▶ AIM OF THE EXERCISE:
Reproduce the entries shown below only from the line with "#22223b; stroke-width: 2.5;" down to the line with "middle; stroke-width: 4;", keeping both end lines and copying each one exactly.

▶ GIVEN INFORMATION:
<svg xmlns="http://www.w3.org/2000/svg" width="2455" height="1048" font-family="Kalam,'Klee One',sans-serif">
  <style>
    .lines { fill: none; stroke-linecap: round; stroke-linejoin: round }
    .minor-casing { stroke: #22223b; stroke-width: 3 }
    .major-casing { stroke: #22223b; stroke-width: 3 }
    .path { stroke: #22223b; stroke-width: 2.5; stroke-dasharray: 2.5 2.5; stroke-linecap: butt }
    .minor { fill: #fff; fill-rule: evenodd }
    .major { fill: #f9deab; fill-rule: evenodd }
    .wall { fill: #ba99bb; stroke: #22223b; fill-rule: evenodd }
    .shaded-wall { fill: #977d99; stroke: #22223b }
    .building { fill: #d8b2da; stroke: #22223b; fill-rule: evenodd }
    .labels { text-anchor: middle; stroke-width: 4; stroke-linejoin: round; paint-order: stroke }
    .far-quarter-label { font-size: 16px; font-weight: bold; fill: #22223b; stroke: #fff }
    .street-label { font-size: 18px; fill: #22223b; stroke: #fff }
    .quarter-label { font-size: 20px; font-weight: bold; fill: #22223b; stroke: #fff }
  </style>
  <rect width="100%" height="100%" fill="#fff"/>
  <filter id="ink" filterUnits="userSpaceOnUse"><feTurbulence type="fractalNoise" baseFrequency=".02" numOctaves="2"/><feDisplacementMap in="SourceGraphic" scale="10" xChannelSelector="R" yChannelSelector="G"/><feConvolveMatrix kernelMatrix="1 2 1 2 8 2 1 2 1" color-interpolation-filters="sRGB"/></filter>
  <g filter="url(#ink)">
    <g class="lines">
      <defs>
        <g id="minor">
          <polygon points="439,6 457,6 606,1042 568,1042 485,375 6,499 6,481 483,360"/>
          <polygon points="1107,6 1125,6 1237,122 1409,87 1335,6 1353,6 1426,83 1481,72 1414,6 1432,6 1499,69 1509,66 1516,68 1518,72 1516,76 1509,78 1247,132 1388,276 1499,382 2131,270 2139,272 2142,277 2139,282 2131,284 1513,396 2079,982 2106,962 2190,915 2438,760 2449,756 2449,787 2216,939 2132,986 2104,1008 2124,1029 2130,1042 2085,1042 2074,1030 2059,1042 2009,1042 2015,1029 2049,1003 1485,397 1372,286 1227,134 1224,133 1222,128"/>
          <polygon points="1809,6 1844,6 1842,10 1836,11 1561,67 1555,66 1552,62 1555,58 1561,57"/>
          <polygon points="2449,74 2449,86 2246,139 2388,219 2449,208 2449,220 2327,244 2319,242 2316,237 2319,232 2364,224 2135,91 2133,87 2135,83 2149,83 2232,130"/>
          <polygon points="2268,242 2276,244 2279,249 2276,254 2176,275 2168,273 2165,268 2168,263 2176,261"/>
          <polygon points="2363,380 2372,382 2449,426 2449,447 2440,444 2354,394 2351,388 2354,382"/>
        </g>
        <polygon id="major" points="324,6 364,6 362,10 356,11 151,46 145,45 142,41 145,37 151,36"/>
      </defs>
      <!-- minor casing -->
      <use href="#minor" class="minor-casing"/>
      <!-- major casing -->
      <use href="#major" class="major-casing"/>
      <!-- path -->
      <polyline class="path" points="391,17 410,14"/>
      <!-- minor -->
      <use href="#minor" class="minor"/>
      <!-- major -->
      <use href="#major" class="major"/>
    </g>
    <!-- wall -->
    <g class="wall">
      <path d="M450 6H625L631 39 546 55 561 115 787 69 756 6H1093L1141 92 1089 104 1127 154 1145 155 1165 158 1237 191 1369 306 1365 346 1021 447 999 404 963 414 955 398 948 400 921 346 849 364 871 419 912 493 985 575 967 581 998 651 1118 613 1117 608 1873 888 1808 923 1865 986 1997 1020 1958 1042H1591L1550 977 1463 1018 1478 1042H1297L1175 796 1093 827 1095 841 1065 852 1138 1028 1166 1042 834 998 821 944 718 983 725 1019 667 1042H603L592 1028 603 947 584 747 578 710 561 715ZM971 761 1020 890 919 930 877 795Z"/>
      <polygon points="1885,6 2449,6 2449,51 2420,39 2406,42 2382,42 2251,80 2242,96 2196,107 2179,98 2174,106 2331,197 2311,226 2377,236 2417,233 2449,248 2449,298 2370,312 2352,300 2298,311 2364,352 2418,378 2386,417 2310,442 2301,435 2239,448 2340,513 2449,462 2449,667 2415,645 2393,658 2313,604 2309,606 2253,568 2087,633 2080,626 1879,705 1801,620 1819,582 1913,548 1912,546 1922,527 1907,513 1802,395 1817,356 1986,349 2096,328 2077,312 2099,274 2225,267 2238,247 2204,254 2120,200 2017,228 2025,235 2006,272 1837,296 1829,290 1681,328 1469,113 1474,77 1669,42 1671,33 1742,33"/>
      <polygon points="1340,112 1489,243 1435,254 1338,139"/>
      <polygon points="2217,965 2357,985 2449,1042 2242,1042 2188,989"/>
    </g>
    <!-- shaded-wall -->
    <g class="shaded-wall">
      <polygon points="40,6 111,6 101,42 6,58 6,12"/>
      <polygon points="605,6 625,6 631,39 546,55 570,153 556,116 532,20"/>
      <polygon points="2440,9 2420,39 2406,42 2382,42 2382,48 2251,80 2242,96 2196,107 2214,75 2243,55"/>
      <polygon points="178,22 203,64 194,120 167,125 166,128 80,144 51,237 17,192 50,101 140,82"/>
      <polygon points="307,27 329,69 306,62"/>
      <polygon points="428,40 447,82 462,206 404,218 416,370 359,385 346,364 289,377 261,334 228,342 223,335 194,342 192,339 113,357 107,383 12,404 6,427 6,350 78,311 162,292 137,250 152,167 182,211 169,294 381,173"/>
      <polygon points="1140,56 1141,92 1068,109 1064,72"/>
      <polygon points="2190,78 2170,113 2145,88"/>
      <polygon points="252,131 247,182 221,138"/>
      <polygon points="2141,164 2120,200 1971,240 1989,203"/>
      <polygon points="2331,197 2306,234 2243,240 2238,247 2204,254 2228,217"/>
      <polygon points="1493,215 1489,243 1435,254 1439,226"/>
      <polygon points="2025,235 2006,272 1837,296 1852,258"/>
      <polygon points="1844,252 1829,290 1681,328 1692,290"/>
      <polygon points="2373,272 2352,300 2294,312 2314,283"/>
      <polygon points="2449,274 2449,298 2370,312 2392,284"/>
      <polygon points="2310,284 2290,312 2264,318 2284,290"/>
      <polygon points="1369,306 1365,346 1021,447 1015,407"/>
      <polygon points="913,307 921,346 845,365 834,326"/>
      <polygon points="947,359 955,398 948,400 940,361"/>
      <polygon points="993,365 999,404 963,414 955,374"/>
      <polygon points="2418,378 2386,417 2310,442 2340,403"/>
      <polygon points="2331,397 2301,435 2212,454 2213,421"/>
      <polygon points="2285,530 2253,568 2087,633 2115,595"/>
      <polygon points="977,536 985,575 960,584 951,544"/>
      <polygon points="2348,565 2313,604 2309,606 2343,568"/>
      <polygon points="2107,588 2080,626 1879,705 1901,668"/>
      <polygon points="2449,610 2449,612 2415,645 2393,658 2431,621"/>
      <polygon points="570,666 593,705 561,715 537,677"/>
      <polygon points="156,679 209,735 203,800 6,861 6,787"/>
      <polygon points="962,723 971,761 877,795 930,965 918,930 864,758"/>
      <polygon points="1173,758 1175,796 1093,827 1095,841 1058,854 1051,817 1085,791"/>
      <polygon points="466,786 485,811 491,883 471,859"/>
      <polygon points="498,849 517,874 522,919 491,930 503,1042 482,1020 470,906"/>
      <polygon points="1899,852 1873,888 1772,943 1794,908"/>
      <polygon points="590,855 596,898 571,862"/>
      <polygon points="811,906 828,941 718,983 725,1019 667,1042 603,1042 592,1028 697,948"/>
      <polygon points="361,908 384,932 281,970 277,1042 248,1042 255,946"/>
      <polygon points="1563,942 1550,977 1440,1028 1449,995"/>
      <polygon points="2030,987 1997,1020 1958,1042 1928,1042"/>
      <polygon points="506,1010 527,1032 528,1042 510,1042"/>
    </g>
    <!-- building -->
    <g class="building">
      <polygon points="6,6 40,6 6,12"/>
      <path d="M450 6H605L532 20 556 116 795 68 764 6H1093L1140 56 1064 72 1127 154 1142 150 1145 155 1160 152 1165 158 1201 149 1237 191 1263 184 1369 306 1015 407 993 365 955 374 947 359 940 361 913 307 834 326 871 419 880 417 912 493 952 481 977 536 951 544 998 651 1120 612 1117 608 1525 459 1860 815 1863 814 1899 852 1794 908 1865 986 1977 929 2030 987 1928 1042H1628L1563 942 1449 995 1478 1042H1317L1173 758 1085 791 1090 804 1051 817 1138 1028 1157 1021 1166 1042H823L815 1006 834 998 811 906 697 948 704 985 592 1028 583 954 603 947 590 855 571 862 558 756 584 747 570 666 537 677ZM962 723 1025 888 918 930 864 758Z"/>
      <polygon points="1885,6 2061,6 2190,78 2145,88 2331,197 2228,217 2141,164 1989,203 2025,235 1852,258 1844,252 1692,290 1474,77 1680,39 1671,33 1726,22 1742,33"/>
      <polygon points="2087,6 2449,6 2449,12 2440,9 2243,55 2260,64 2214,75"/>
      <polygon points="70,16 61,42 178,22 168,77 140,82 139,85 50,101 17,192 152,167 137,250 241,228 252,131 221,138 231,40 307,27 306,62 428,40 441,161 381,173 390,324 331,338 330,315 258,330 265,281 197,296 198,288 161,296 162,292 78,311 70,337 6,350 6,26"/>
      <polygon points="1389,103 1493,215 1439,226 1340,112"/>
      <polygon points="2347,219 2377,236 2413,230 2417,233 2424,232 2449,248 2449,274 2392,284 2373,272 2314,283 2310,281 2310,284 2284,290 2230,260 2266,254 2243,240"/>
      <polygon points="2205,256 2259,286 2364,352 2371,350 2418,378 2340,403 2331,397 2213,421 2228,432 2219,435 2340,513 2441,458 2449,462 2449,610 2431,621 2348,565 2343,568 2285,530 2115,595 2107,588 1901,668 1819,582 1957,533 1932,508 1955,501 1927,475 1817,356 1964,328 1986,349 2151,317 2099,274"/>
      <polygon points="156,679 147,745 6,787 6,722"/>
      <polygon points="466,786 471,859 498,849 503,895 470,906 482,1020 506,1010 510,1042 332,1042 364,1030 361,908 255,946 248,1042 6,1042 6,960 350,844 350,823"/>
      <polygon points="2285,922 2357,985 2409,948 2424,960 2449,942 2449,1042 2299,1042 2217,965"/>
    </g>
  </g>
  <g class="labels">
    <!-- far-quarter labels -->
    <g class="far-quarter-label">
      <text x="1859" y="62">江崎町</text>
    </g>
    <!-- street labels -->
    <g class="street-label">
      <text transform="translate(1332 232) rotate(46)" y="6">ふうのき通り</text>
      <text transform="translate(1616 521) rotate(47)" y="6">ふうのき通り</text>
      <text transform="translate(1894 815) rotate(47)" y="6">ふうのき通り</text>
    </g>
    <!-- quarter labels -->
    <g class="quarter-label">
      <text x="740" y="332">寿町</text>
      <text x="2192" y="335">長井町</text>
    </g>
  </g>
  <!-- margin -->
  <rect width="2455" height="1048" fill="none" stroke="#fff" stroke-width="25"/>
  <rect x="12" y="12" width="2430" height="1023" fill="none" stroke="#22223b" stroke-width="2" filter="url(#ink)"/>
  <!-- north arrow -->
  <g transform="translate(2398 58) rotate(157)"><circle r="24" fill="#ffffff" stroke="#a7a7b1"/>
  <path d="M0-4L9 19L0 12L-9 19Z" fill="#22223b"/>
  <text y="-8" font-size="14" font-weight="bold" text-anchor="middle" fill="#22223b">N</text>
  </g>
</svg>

▶ EXERCISE SOLUTION:
    .path { stroke: #22223b; stroke-width: 2.5; stroke-dasharray: 2.5 2.5; stroke-linecap: butt }
    .minor { fill: #fff; fill-rule: evenodd }
    .major { fill: #f9deab; fill-rule: evenodd }
    .wall { fill: #ba99bb; stroke: #22223b; fill-rule: evenodd }
    .shaded-wall { fill: #977d99; stroke: #22223b }
    .building { fill: #d8b2da; stroke: #22223b; fill-rule: evenodd }
    .labels { text-anchor: middle; stroke-width: 4; stroke-linejoin: round; paint-order: stroke }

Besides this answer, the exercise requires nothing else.